Jules Torti, a massage therapist, chose volunteer work to pursue her love of travel. “I had some primatology skills and a love of animals, but I didn’t want to go back to school,” she says. She applied for a volunteer opportunity at the Jane Goodall Institute in Uganda, and then followed it with another opportunity in the Democratic Republic of Congo.

“Volunteering allowed me to experience those countries so intimately,” Torti says. “Though I wasn’t earning any money, my output [expense] was super low as well. In the Congo, my accommodations and meals were provided, though the flight was over $1,600 even back in 2008.”

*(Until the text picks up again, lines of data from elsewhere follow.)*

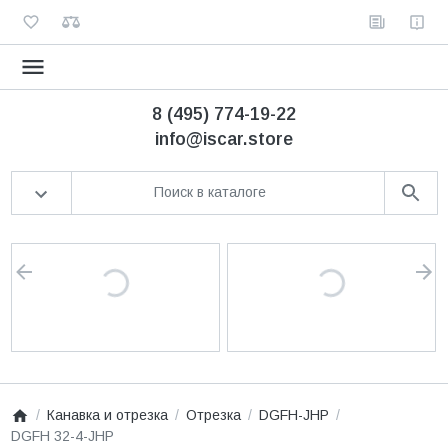
8 (495) 774-19-22
info@iscar.store
Канавка и отрезка
Отрезка
DGFH-JHP
DGFH 32-4-JHP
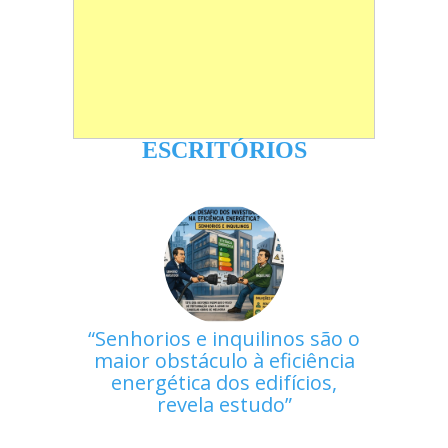
ESCRITÓRIOS
Senhorios e inquilinos são o
maior obstáculo à eficiência
energética dos edifícios,
revela estudo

Sixteen years later, Torti still travels at least twice a year, now with her wife, and two years ago she joined Wild Women Expeditions, or WWE, as a content creator. So far she has traveled to Croatia, Indonesia, Chile and most recently, Switzerland, with the company.

McCoy frequently books trips with WWE as well, choosing some of the excursions in over 30 countries for small groups of women. The cost ranges widely based on the location and the length of stay. An eight-day kayaking adventure in Baja, Mexico, starts at $2,995, while the 17-day trip through the Northwest Passage in the Arctic Ocean starts around $13,500. These prices do not include airfare.

Some arrive with a friend, but most, like McCoy, are traveling solo and meeting each other for the first time. “I interacted with a few [other travelers] online before the trip, but I had not met them in person,” McCoy says of her trip to Thailand in 2018. “Relatively quickly we realized we’re all like-minded, wanting adventure, and there for the same reason. We went river rafting and tipped our boat. That experience definitely created some lasting friendships.”

Since 2018, she has taken eight WWE trips with a total price tag falling somewhere between $50,000 and $75,000. “Travel is very high on my list of priorities when I budget,” she says. “It fuels me and it helps me grow, so I make it a part of my financial plans. It’s not discretionary.”